Tue, 24 May 2005

Female artist, NGO help fight against human trafficking

Sri Wahyuni, The Jakarta Post, Gunungkidul, Yogyakarta

The fourth grade students looked very happy as renowned TV presenter Dewi Hughes "taught" in front of their class.

"So, what do you think is the moral of the story, dear students?" she asked tenderly while waving a piece of purple paper with a comic strip on it.

Shyly, one by one, the students answered as the celebrity walked around the class, moving from one table to another, asking them other questions about the comic story they had just learned together.

"Now that you have studied the story that says that children have to stay at school to finish their study, what would you say if someone asks you to go to Jakarta now to work?" Hughes asked again.

This time, the students of the remote SDN Girisekar elementary school in Panggang sub-district, Gunungkidul regency, cried out "No!" And when Hughes asked why, in unison they yelled out that they were not yet old enough to go to work.

Popular TV celebrity Dewi Hughes was performing her duty as the national ambassador for the eradication of trafficking in women and children.

"Human trafficking, especially that of women and children, is a transnational, well-organized crime. Unless each of us is actively involved in fighting against it, it will be very difficult to conquer," Hughes said on the sidelines of the campaign recently held in Gunungkidul regency. The regency was picked to kick off the campaign as many people here sought work outside of the regency, notably Jakarta.

Hughes, who was appointed an anti-trafficking campaign ambassador by the Indonesian State Ministry of Woman's Empowerment in June 2003, was indeed not alone in the campaign activity last week.

With her were representatives from the American Center for International Labor Solidarity (ACILS), a Washington DC-based non-governmental organization, International Relief and Development (IRD) that is also based in Washington DC, and snack producer PT Tiga Pilar Sejahtera of Sukoharjo, Central Java.

The activity, which was held at SDN Girisekar and SDN Panggang II, included distributing supplementary food and comic strips carrying moral messages about the importance of finishing school and working only when they were old enough and skilled enough to do so.
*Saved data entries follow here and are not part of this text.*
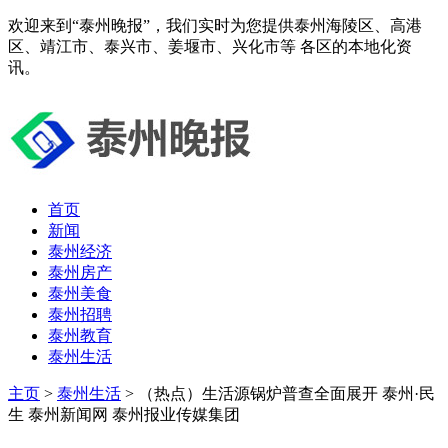
欢迎来到“泰州晚报”，我们实时为您提供泰州海陵区、高港
区、靖江市、泰兴市、姜堰市、兴化市等 各区的本地化资
讯。
首页
新闻
泰州经济
泰州房产
泰州美食
泰州招聘
泰州教育
泰州生活
主页
>
泰州生活
> （热点）生活源锅炉普查全面展开 泰州·民
生 泰州新闻网 泰州报业传媒集团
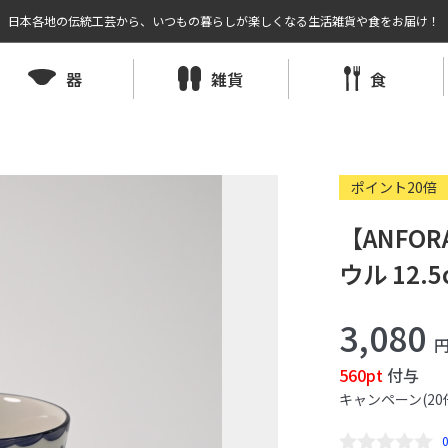
日本各地の伝統工芸から、いつもの暮らしが楽しくなる生活雑貨や食をお届け！
器
雑貨
食
ポイント20倍
【ANFO
ウル 12.5
3,080
560pt
付与
キャンペーン(20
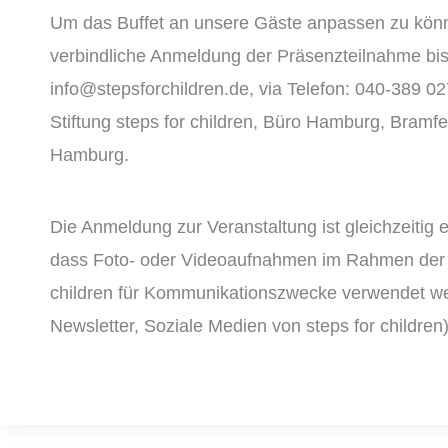
Um das Buffet an unsere Gäste anpassen zu könne
verbindliche Anmeldung der Präsenzteilnahme b
info@stepsforchildren.de, via Telefon: 040-389 0
Stiftung steps for children, Büro Hamburg, Bramf
Hamburg.
Die Anmeldung zur Veranstaltung ist gleichzeitig 
dass Foto- oder Videoaufnahmen im Rahmen der B
children für Kommunikationszwecke verwendet we
Newsletter, Soziale Medien von steps for children)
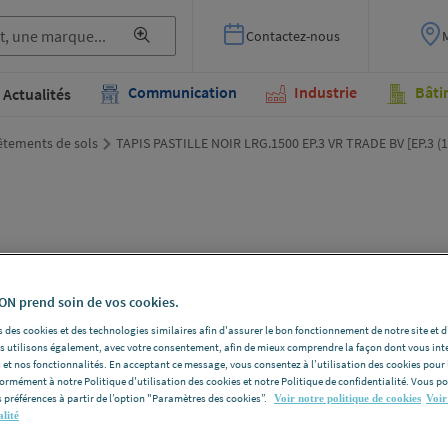
Contactez-nous
Communication
Industrie
Bâti
Actualités
êtements de sols
TAPIS PASTILLE NOIR LRG.1500 EP.3 VR TRADE BV [EP.3 (1
TAP
LRG.
N prend soin de vos cookies.
BV [
 des cookies et des technologies similaires afin d'assurer le bon fonctionnement de notre site et 
les utilisons également, avec votre consentement, afin de mieux comprendre la façon dont vous int
 et nos fonctionnalités. En acceptant ce message, vous consentez à l’utilisation des cookies pour 
formément à notre Politique d'utilisation des cookies et notre Politique de confidentialité. Vous 
VR TRADE 
 préférences à partir de l’option "Paramètres des cookies”.
Voir notre politique de cookies
Voir
VR TRADE BV 
alité
Voir la desc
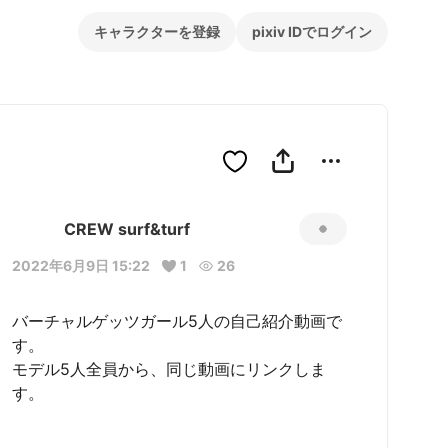
キャラクターを登録
pixiv IDでログイン
CREW surf&turf
2022年6月9日 15:22
1
26
バーチャルゲッツガール5人の自己紹介動画で
す。

モデル5人全員から、同じ動画にリンクしま
す。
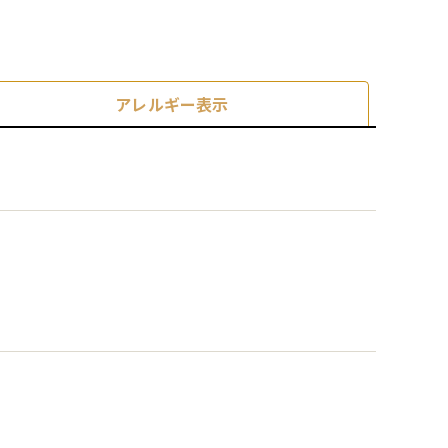
アレルギー表示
Three different comic stories were distributed.

ACILS plans to distribute the comic strips to over 30,000 elementary school students in Gunungkidul (Yogyakarta) and Wonogiri (Central Java), places that have long been known as major migrant workers source areas and where the elementary school dropout level is also high.

There have been reports that many elementary school dropouts are forced to work locally, or are sent to big cities to work to help support their families.

What is of concern is that traffickers often deceive these migrant workers; that instead of getting the jobs they are promised, they are forced to work in slave-like conditions or even entrapped into prostitution.

Besides distributing comic strips to elementary school students, ACILS also distributes some 3.8 million printed messages about the danger of trafficking.

The messages, which are inserted inside packets of noodles sold in traditional markets throughout Java, are mainly targeted at adults.

The messages give advice on how to securely migrate for work, include prohibiting children under 18 years of age to migrate for work, not allowing false information to be put into their passports, and studying work contracts carefully before signing.

"We have been working with the issue here in Indonesia since 2001. We cooperate with both government institutions and the NGOs," ACILS' Program Specialist Jamie Davis told reporters on the sidelines of the campaign in Gunungkidul.